[Zitierter Auszug]:

============

W befand sich mehrfach in den Jahren ab 2004 in geschlossenen psychiatrischen Einrichtungen und steht seit … 2008 unter Betreuung. Diverse Gutachter bescheinigten dem drogenabhängigen W u.a. ein paranoides Syndrom im Rahmen einer Schizophrenie.
W, der in einer eigenen Wohnung in X lebt, bezog vom 1. Januar 2011 bis zum 30. November 2011 monatlichen Arbeitslohn aus einer Tätigkeit als Hausmeister in Höhe von 357 EUR und (aufgrund Bescheids der Deutschen Rentenversicherung vom 26. Januar 2010, vgl. FG-Akte, Bl. 130 ff) Erwerbsunfähigkeitsrente (EU-Rente) aus der gesetzlichen Rentenversicherung in Höhe von 573,34 EUR monatlich.
Den Kindergeldantrag des Klägers vom 11. Januar 2011 lehnte die beklagte Familienkasse (FK) mit Bescheid vom 17. März 2011 ab (Kindergeld-Akte). Die FK vertrat die Auffassung, dass die Behinderung von W nicht vor Vollendung des 25. Lebensjahres eingetreten sei. Der Einspruch gegen die Ablehnung der Kindergeldfestsetzung im Bescheid vom 17. März 2011 blieb ohne Erfolg (Einspruchsentscheidung vom 29. Juli 2011). Die FK begründete ihre Auf-fassung, dass ein Anspruch auf Kindergeld nicht bestehen würde, wie folgt: Eine Behinderung –insbesondere deren Eintritt vor dem 25. Lebensjahr von W im Mai 2008– sei nicht nachgewiesen worden.
Mit seiner Klage wendet sich der Kläger gegen die Ablehnung der Kindergeldfestsetzung mit Bescheid vom 17. März 2011 und die hierzu ergangene Einspruchsentscheidung vom 29. Juli 2011 und er begehrt, dass ihm für den Zeitraum von Januar 2011 bis über August 2011 hinaus Kindergeld für W gewährt wird. Zur Begründung seiner Klage trägt der Kläger im Wesentlichen vor, dass W seit mindestens 2006 aufgrund schizophrener Psychosen behindert sei und diese Behinderung vor dem 25. bzw. dem 27. Lebensjahr eingetreten sei.
Im Klageverfahren hat der Kläger Verdienstbescheinigungen und Bescheinungen über Leistungen aus der gesetzlichen Rentenversicherung für den Klagezeitraum ab Januar 2011 vorgelegt.
Der Kläger beantragt,
unter Aufhebung des Bescheides vom 17. März 2011 in Gestalt der Einspruchsentscheidung vom 29. Juli 2011 die Familienkasse zu verpflichten, für den Zeitraum ab Januar 2011 zeitlich unbefristet Kindergeld für W zu gewähren.
Die Familienkasse beantragt
die Klage abzuweisen.

============

[Ausgewählte Daten]:
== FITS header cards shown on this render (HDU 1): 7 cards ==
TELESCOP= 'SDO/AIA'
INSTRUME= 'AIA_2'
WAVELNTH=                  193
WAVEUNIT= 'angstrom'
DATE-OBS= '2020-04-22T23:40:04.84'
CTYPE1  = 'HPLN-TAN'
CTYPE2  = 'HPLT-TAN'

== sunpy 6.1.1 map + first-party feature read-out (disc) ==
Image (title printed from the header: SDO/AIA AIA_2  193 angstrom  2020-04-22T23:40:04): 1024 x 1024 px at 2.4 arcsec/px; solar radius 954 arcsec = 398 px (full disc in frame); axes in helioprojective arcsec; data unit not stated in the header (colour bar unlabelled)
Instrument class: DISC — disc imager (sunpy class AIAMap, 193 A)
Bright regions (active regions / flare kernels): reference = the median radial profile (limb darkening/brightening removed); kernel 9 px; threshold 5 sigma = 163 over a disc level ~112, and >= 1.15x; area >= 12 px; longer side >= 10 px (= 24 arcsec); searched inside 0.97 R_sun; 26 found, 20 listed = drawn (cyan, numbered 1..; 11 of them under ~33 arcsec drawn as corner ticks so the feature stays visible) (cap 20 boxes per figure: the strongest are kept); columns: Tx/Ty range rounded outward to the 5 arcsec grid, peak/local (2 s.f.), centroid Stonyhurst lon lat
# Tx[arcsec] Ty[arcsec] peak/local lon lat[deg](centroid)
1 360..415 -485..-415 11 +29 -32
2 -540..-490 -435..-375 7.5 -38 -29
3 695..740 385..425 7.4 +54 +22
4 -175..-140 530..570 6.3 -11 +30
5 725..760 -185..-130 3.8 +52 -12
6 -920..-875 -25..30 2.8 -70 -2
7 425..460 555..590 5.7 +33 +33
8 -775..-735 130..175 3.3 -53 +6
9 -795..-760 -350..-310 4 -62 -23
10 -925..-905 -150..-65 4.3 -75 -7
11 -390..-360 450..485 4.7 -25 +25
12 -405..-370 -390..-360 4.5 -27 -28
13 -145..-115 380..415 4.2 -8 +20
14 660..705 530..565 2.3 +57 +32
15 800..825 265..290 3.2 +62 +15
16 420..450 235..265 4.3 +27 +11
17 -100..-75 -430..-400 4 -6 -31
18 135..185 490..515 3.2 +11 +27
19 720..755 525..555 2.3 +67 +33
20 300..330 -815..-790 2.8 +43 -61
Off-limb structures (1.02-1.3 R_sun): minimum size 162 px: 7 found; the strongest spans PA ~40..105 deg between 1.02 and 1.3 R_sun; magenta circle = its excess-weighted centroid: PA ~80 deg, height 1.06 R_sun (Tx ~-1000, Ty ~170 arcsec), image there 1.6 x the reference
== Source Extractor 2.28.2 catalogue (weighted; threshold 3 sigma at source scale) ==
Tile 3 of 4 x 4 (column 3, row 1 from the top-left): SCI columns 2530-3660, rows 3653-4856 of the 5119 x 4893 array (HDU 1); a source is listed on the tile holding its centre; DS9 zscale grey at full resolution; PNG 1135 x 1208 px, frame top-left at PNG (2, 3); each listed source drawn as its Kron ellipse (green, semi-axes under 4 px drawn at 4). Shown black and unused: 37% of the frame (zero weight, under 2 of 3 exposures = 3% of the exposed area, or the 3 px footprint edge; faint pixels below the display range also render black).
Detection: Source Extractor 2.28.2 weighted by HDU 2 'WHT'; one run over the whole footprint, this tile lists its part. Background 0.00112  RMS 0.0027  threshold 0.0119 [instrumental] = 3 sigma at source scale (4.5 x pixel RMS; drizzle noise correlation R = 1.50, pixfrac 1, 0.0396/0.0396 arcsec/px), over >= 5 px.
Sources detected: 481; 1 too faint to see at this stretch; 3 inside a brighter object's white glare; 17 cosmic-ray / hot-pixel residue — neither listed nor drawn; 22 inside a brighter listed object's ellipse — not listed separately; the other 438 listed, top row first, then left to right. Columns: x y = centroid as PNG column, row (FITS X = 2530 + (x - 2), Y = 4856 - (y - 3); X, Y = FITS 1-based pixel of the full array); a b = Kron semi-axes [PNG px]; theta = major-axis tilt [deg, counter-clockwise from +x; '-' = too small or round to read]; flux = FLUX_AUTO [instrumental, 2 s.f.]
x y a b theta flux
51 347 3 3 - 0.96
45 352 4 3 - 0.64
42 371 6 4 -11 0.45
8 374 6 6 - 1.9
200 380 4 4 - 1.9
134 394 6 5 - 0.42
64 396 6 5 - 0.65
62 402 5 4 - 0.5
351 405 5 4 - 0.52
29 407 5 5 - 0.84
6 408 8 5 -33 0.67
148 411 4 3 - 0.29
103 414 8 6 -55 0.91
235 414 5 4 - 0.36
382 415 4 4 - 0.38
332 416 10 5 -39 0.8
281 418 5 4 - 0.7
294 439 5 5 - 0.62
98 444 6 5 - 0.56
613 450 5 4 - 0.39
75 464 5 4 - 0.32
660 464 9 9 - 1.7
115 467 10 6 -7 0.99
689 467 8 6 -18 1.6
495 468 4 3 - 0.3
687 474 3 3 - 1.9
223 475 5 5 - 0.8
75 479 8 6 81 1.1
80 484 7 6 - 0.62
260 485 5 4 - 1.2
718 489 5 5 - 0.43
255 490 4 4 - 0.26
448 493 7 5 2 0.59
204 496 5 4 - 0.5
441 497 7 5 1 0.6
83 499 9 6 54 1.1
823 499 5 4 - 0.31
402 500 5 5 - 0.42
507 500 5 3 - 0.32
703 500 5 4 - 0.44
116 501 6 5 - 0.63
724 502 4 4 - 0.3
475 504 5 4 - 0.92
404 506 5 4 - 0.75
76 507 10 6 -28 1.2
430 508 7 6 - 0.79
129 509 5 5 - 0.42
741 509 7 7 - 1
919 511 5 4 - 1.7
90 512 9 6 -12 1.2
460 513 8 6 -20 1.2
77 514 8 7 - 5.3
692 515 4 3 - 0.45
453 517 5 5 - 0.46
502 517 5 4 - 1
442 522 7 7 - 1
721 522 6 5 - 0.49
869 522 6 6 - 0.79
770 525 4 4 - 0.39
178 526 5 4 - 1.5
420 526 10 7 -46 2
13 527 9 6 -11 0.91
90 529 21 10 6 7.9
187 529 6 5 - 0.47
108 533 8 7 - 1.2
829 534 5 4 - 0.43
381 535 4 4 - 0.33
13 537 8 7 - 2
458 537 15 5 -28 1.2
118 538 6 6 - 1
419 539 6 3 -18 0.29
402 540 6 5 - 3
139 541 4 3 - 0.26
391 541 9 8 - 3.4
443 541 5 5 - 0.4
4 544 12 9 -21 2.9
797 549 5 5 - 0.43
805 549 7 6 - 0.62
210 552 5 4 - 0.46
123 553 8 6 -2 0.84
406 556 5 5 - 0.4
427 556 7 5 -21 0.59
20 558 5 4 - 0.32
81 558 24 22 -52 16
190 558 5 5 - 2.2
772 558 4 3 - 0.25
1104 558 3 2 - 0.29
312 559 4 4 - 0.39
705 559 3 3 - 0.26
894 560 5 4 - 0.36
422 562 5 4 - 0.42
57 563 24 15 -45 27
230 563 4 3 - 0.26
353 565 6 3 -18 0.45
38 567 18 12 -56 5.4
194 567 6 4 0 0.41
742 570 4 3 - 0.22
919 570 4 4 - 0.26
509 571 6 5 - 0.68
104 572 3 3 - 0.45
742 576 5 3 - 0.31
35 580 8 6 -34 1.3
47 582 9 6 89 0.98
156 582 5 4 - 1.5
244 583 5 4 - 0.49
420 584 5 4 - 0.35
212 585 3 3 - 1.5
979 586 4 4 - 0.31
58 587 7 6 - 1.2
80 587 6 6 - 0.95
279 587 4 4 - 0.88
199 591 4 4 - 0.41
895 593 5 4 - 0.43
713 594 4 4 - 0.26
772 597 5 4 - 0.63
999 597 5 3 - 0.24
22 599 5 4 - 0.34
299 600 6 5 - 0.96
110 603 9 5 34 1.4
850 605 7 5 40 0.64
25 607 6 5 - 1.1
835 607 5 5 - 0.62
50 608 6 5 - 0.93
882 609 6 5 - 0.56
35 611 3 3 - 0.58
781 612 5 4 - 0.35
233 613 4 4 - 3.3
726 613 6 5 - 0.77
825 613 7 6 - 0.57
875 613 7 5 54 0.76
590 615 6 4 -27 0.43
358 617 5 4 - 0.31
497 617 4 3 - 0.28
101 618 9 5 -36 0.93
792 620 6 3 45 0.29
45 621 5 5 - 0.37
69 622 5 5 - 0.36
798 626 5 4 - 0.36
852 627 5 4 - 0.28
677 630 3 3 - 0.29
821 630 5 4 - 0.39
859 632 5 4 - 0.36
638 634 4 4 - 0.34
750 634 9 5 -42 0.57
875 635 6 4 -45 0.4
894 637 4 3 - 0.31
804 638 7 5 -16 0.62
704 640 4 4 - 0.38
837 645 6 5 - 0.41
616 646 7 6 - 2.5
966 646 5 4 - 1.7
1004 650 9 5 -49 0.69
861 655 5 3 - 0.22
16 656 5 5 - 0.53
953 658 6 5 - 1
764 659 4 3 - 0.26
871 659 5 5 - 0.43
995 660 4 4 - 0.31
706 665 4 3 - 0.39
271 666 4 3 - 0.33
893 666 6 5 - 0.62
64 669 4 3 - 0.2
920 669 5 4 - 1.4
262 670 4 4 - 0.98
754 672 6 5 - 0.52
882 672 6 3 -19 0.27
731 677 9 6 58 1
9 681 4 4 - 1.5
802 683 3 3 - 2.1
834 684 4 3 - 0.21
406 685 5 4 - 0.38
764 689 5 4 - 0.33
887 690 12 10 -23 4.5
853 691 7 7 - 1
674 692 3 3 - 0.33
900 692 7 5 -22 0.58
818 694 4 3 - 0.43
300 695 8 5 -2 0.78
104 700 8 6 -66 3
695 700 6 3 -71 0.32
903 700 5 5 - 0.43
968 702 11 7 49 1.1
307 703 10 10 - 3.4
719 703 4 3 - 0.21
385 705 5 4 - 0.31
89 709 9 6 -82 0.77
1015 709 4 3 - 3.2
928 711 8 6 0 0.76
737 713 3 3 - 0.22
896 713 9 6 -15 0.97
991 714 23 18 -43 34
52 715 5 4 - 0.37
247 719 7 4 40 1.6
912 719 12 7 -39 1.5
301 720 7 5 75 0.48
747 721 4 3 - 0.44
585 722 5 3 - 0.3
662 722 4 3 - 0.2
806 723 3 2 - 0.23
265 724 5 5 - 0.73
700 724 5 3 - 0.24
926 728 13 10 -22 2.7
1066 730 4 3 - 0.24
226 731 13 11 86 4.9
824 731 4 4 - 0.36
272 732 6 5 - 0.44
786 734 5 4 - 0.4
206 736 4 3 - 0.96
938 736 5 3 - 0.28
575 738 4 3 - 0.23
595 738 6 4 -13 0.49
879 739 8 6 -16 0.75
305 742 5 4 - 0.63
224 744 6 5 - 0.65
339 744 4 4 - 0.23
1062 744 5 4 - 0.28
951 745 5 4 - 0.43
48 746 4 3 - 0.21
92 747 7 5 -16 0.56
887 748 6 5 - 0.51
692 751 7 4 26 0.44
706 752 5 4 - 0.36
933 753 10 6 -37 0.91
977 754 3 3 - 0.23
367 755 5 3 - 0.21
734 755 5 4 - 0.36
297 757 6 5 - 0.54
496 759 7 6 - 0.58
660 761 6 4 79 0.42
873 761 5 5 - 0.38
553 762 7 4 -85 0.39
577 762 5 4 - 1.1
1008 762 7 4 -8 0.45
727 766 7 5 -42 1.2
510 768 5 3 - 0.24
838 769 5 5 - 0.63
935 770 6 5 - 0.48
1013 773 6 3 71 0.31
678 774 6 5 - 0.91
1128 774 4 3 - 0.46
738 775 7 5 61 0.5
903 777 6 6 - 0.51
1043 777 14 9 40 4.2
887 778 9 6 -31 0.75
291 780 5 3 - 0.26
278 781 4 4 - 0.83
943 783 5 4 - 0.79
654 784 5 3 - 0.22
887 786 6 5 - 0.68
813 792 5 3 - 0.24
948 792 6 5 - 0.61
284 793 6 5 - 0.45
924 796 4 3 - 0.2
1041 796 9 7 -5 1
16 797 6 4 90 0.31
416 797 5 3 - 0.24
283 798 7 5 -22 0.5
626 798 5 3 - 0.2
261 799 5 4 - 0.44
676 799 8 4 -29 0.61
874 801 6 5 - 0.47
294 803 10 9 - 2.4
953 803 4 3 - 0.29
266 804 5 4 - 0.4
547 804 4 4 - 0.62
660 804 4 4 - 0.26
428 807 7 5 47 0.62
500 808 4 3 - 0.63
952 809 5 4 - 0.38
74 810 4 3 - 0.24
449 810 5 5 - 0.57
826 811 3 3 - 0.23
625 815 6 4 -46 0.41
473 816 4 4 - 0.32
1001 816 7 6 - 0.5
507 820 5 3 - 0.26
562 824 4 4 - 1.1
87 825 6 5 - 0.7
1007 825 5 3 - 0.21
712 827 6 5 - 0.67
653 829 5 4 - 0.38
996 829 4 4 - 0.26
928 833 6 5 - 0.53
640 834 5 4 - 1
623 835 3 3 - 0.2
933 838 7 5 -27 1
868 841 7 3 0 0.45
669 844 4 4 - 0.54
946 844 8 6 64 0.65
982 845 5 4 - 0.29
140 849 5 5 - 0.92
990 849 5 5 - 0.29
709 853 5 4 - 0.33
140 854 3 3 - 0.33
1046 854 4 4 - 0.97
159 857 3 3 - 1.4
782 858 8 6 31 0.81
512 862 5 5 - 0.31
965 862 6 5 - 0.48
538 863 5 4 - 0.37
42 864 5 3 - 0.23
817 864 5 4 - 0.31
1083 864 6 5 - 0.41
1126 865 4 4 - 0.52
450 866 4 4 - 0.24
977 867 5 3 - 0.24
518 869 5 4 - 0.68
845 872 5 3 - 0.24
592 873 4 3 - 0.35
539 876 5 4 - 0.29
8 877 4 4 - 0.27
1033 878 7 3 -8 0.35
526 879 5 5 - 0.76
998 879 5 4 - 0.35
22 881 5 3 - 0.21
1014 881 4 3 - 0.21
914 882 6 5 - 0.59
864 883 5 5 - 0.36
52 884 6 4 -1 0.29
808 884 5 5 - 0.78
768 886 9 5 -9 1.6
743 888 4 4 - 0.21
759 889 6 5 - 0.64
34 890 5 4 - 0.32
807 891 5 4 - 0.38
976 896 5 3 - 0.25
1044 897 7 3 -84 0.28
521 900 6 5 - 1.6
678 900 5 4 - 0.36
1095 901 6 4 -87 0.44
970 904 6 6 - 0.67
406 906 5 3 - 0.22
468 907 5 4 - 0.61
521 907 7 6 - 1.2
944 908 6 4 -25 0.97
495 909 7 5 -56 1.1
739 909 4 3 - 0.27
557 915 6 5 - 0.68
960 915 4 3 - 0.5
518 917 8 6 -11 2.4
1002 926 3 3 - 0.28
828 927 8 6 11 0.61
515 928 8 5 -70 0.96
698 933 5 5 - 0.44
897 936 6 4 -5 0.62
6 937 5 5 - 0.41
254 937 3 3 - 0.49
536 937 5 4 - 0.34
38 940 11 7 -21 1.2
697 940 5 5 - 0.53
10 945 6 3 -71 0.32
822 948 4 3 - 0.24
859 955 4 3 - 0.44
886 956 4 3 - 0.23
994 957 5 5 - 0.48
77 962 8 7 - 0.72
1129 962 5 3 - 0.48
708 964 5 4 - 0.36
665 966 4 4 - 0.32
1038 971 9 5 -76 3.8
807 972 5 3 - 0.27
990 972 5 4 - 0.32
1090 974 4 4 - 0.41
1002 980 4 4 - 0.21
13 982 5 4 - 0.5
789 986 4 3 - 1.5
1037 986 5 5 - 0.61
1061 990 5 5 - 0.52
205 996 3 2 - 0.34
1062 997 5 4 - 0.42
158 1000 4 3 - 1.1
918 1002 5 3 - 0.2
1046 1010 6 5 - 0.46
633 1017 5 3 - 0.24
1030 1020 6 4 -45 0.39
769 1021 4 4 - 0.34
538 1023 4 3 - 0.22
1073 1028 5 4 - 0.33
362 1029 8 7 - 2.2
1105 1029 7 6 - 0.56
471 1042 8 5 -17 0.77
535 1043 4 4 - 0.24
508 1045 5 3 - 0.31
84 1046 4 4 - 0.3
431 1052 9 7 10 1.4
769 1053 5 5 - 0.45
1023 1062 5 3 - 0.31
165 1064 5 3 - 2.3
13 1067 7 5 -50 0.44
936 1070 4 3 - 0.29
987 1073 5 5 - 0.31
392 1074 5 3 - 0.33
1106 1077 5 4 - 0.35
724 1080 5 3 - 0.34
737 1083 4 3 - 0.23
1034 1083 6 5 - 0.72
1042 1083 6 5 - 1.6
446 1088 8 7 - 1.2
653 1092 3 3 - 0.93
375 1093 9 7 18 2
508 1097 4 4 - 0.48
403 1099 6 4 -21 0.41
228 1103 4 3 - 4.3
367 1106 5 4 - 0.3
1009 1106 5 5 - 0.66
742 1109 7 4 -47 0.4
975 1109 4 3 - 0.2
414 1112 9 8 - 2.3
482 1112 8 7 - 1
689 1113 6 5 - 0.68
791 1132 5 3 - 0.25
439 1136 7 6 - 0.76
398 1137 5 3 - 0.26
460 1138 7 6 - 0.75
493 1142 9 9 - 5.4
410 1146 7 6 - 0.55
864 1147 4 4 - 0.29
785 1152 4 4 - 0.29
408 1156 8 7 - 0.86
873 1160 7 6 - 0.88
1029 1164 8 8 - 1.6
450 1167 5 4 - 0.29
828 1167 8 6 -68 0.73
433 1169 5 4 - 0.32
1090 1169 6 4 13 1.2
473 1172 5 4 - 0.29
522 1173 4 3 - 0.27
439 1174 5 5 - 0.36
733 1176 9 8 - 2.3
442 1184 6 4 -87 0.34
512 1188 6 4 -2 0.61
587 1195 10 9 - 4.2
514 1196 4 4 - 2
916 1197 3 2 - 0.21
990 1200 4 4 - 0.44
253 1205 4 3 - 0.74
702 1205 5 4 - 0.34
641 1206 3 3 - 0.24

============

[Zu erledigende Aufgaben]:
• 1. Nenne alle Bescheide und Entscheidungen, die im Auszug zum Kindergeldverfahren mit einem Datum angegeben werden, jeweils mit diesem Datum.
• 2. Überführe in den Zeilen der Teleskopdaten alles von der Zeile mit „sunpy 6.1.1 map“ bis hinunter zur Zeile mit „Extractor 2.28.2 catalogue“, beide eingeschlossen, in eine Markdown-Tabelle mit den Spalten „Nr.“ und „Datenzeile“.

[Übersicht der Lösungen]:
• 1.
- Bescheid der Deutschen Rentenversicherung vom 26. Januar 2010
- Bescheid der Familienkasse vom 17. März 2011
- Einspruchsentscheidung vom 29. Juli 2011

• 2.
| Nr. | Datenzeile |
|---|---|
| 1 | == sunpy 6.1.1 map + first-party feature read-out (disc) == |
| 2 | Image (title printed from the header: SDO/AIA AIA_2  193 angstrom  2020-04-22T23:40:04): 1024 x 1024 px at 2.4 arcsec/px; solar radius 954 arcsec = 398 px (full disc in frame); axes in helioprojective arcsec; data unit not stated in the header (colour bar unlabelled) |
| 3 | Instrument class: DISC — disc imager (sunpy class AIAMap, 193 A) |
| 4 | Bright regions (active regions / flare kernels): reference = the median radial profile (limb darkening/brightening removed); kernel 9 px; threshold 5 sigma = 163 over a disc level ~112, and >= 1.15x; area >= 12 px; longer side >= 10 px (= 24 arcsec); searched inside 0.97 R_sun; 26 found, 20 listed = drawn (cyan, numbered 1..; 11 of them under ~33 arcsec drawn as corner ticks so the feature stays visible) (cap 20 boxes per figure: the strongest are kept); columns: Tx/Ty range rounded outward to the 5 arcsec grid, peak/local (2 s.f.), centroid Stonyhurst lon lat |
| 5 | # Tx[arcsec] Ty[arcsec] peak/local lon lat[deg](centroid) |
| 6 | 1 360..415 -485..-415 11 +29 -32 |
| 7 | 2 -540..-490 -435..-375 7.5 -38 -29 |
| 8 | 3 695..740 385..425 7.4 +54 +22 |
| 9 | 4 -175..-140 530..570 6.3 -11 +30 |
| 10 | 5 725..760 -185..-130 3.8 +52 -12 |
| 11 | 6 -920..-875 -25..30 2.8 -70 -2 |
| 12 | 7 425..460 555..590 5.7 +33 +33 |
| 13 | 8 -775..-735 130..175 3.3 -53 +6 |
| 14 | 9 -795..-760 -350..-310 4 -62 -23 |
| 15 | 10 -925..-905 -150..-65 4.3 -75 -7 |
| 16 | 11 -390..-360 450..485 4.7 -25 +25 |
| 17 | 12 -405..-370 -390..-360 4.5 -27 -28 |
| 18 | 13 -145..-115 380..415 4.2 -8 +20 |
| 19 | 14 660..705 530..565 2.3 +57 +32 |
| 20 | 15 800..825 265..290 3.2 +62 +15 |
| 21 | 16 420..450 235..265 4.3 +27 +11 |
| 22 | 17 -100..-75 -430..-400 4 -6 -31 |
| 23 | 18 135..185 490..515 3.2 +11 +27 |
| 24 | 19 720..755 525..555 2.3 +67 +33 |
| 25 | 20 300..330 -815..-790 2.8 +43 -61 |
| 26 | Off-limb structures (1.02-1.3 R_sun): minimum size 162 px: 7 found; the strongest spans PA ~40..105 deg between 1.02 and 1.3 R_sun; magenta circle = its excess-weighted centroid: PA ~80 deg, height 1.06 R_sun (Tx ~-1000, Ty ~170 arcsec), image there 1.6 x the reference |
| 27 | == Source Extractor 2.28.2 catalogue (weighted; threshold 3 sigma at source scale) == |